Encore un effort pour bien construire
par K. Selim, Le Quotidien d’Oran, 4 juillet 2011
«Il cherche le pouvoir». «Il veut partager le pouvoir». Ces expressions, qu’il faut prononcer sur un ton scandalisé, sont les formules chéries de ceux qui détiennent le pouvoir. Elles correspondent à des pratiques de limitation de territoire qui ont été d’une redoutable efficacité sur l’encadrement national, dont une partie est malheureusement exilée et irrémédiablement perdue pour la nation.
La politique, c’est le terrain où il ne faut pas s’aventurer. Le «bon cadre» doit rester lisse pour ne pas être évacué du vivier des compétences techniques. Il ne doit jamais avoir d’ambition politique, il ne doit avoir que des ambitions de carrière. Dans le système algérien, où le pouvoir n’est jamais négociable, la règle s’applique même à ceux qui sont dans les appareils politiques. Avoir une ambition politique pour soi-même et son pays est normal ailleurs, cela est un sacrilège dans le système algérien. Et même sous les apparences du multipartisme, la règle reste de mise. Avoir une ambition politique serait honteux, dangereux et hérétique.
C’est sans doute cela qui pousse des Algériens intelligents, comme ceux qui ont lancé l’initiative Nabni, à affirmer, contre l’évidence, qu’ils ne font pas de politique. Et sur le fond, ils n’y croyaient pas eux-mêmes ! L’affirmation passerait, au mieux, comme une volonté de se protéger en envoyant un message à «qui de droit» pour expliquer qu’on ne cherche pas à prendre leurs places.
D’autres ont une explication plus prosaïque de cette affirmation de «virginité politique» : l’initiative correspond à la volonté du pouvoir ou d’une partie de celui-ci à circonscrire la question des réformes à des aspects techniques. On sait, en effet, qu’en Algérie on peut changer des lois et la Constitution sans que l’on change de politique et de pratiques.
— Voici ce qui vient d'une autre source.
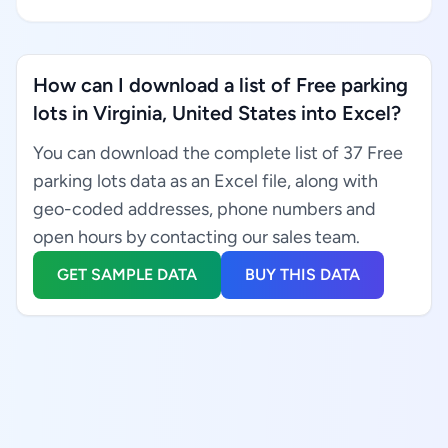
How can I download a list of Free parking
lots in Virginia, United States into Excel?
You can download the complete list of 37 Free
parking lots data as an Excel file, along with
geo-coded addresses, phone numbers and
open hours by contacting our sales team.
GET SAMPLE DATA
BUY THIS DATA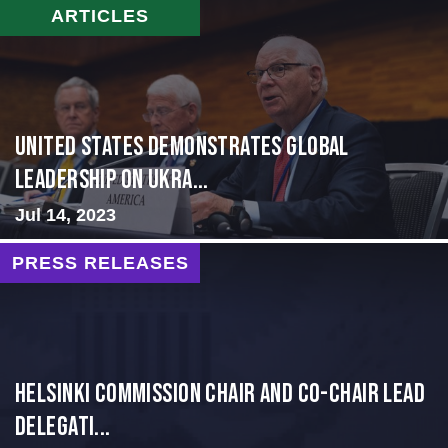
ARTICLES
United States Demonstrates Global
Leadership on Ukra...
Jul 14, 2023
PRESS RELEASES
Helsinki Commission Chair and Co-Chair Lead
Delegati...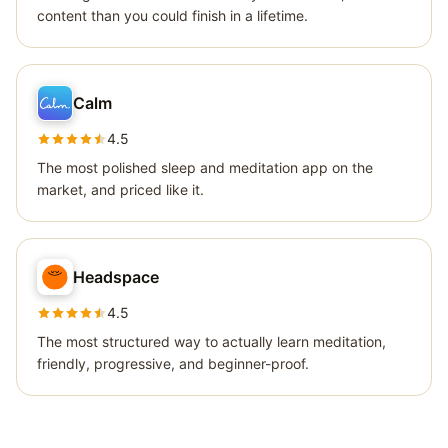
content than you could finish in a lifetime.
Calm
4.5
The most polished sleep and meditation app on the
market, and priced like it.
Headspace
4.5
The most structured way to actually learn meditation,
friendly, progressive, and beginner-proof.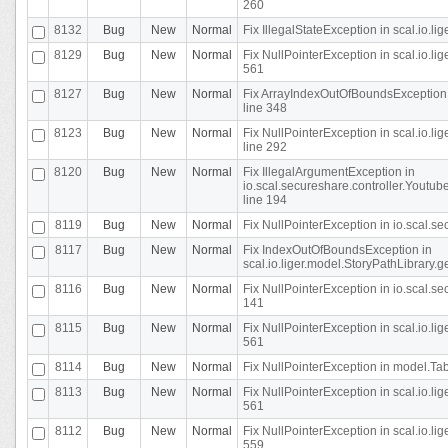
260
8132
Bug
New
Normal
Fix IllegalStateException in scal.io.l
8129
Bug
New
Normal
Fix NullPointerException in scal.io.l
561
8127
Bug
New
Normal
Fix ArrayIndexOutOfBoundsException 
line 348
8123
Bug
New
Normal
Fix NullPointerException in scal.io.l
line 292
8120
Bug
New
Normal
Fix IllegalArgumentException in
io.scal.secureshare.controller.Yout
line 194
8119
Bug
New
Normal
Fix NullPointerException in io.scal.s
8117
Bug
New
Normal
Fix IndexOutOfBoundsException in
scal.io.liger.model.StoryPathLibrary.
8116
Bug
New
Normal
Fix NullPointerException in io.scal.s
141
8115
Bug
New
Normal
Fix NullPointerException in scal.io.l
561
8114
Bug
New
Normal
Fix NullPointerException in model.Tab
8113
Bug
New
Normal
Fix NullPointerException in scal.io.l
561
8112
Bug
New
Normal
Fix NullPointerException in scal.io.l
559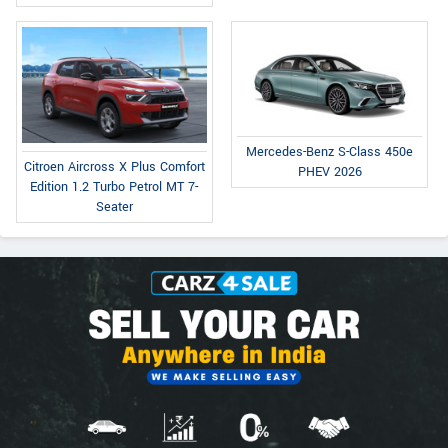
Mercedes-Benz S-Class 450e
Citroen Aircross X Plus Comfort
PHEV 2026
Edition 1.2 Turbo Petrol MT 7-
Seater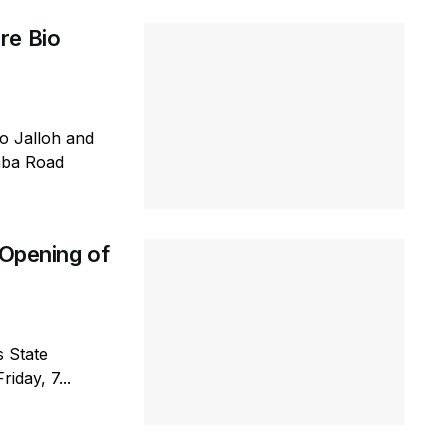
re Bio
io Jalloh and
emba Road
 Opening of
s State
iday, 7...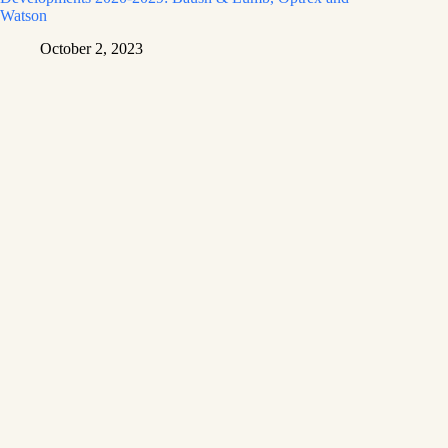
Watson
October 2, 2023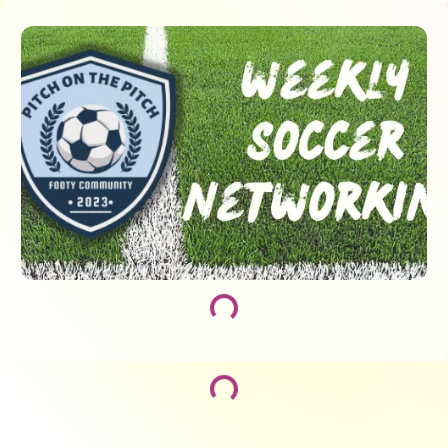
Loading...
Loading...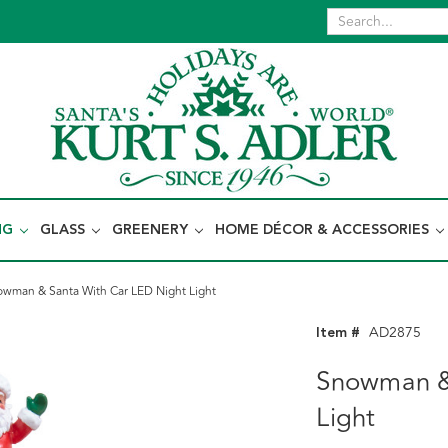
NG
GLASS
GREENERY
HOME DÉCOR & ACCESSORIES
wman & Santa With Car LED Night Light
Item #
AD2875
Snowman &
Light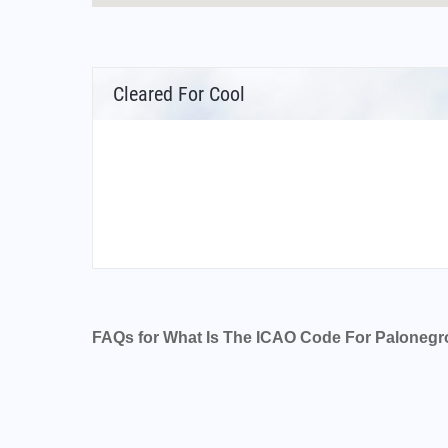
Cleared For Cool
FAQs for What Is The ICAO Code For Palonegro
What is the airport code for Palonegro Airpor
What is the ICAO code for Palonegro Airport
Airport Code SKBG
What is the airport code for Palonegro Airpor
What is the IATA code for Palonegro Airport?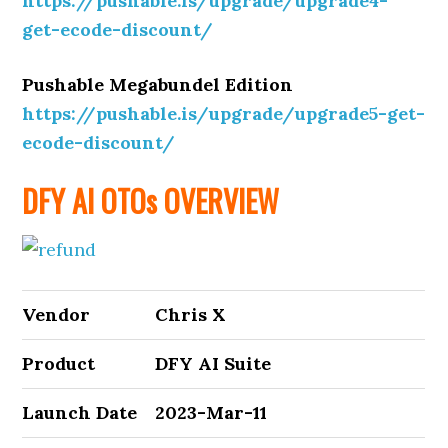
https://pushable.is/upgrade/upgrade4-
get-ecode-discount/
Pushable Megabundel Edition
https://pushable.is/upgrade/upgrade5-get-
ecode-discount/
DFY AI OTOs OVERVIEW
Vendor
Chris X
Product
DFY AI Suite
Launch Date
2023-Mar-11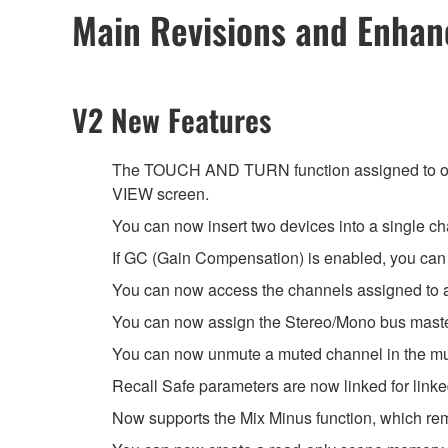
Main Revisions and Enha
V2 New Features
The TOUCH AND TURN function assigned to on
VIEW screen.
You can now insert two devices into a single ch
If GC (Gain Compensation) is enabled, you can li
You can now access the channels assigned to 
You can now assign the Stereo/Mono bus master
You can now unmute a muted channel in the mut
Recall Safe parameters are now linked for link
Now supports the Mix Minus function, which rem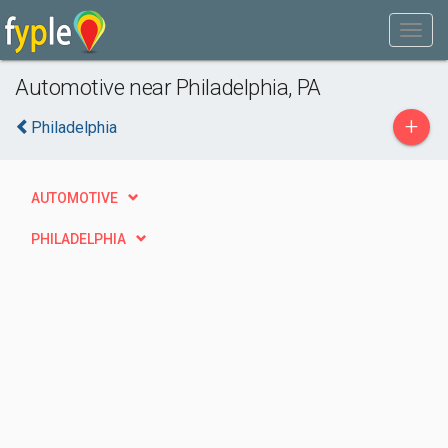
Automotive near Philadelphia, PA
+
Philadelphia
AUTOMOTIVE
PHILADELPHIA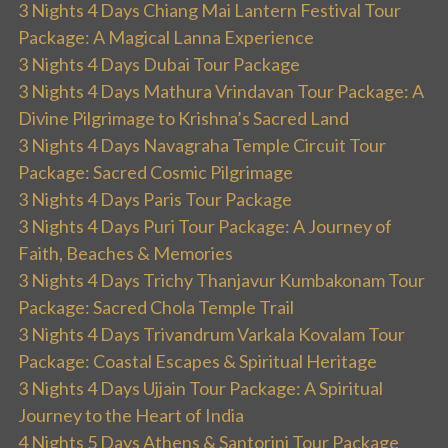
3 Nights 4 Days Chiang Mai Lantern Festival Tour
Package: A Magical Lanna Experience
3 Nights 4 Days Dubai Tour Package
3 Nights 4 Days Mathura Vrindavan Tour Package: A
Divine Pilgrimage to Krishna’s Sacred Land
3 Nights 4 Days Navagraha Temple Circuit Tour
Package: Sacred Cosmic Pilgrimage
3 Nights 4 Days Paris Tour Package
3 Nights 4 Days Puri Tour Package: A Journey of
Faith, Beaches & Memories
3 Nights 4 Days Trichy Thanjavur Kumbakonam Tour
Package: Sacred Chola Temple Trail
3 Nights 4 Days Trivandrum Varkala Kovalam Tour
Package: Coastal Escapes & Spiritual Heritage
3 Nights 4 Days Ujjain Tour Package: A Spiritual
Journey to the Heart of India
4 Nights 5 Days Athens & Santorini Tour Package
Mais si les initiateurs de Nabni y ont cru contre l’évidence, ils ont découvert, au fil de propositions et des réactions de lecteurs et de citoyens, que non seulement il ne faut pas avoir honte de faire de la politique, mais qu’il est absolument nécessaire d’en faire. Les 99 mesures préconisées par Nabni dont certaines sont fort discutables au demeurant peuvent en effet être formellement endossées par le gouvernement sans que cela change grand-chose à la situation.
D’autres Algériens à la compétence avérée et reconnue peuvent aussi faire des propositions d’un grand intérêt. Mais toutes les mesures préconisées resteront sans effet et ne mettront pas le pays dans un cercle vertueux si l’on persiste à évacuer le préalable de la réforme politique. Et de l’impératif d’un débat national ouvert sur une sortie concertée et pacifique d’un système atteint d’impotence.
Nabni dit avoir découvert auprès des citoyens la conviction que sans une réforme de l’Etat, de la gouvernance, sans la transparence et sans contre-pouvoirs, les propositions les plus intéressantes resteront vaines. Ces «prérequis», c’est de la politique et du débat nécessaire pour déterminer les moyens de changer de système et ce qu’il faut changer dans la pratique politique. Saluons donc comme un «progrès» le fait d’admettre que la réforme n’est pas une affaire de technicité juridique.
Il reste cependant encore des efforts à faire pour en finir avec cette phobie, entretenue par le système, à l’égard de la politique. Il faut faire de la politique. Il faut réhabiliter la politique. Cela aussi fait partie du changement nécessaire.
Nabni a décidé dans sa 100e annonce de rester sous la forme d’un Observatoire des politiques publiques. Souhaitons-lui de faire plus d’efforts politiques pour bien construire.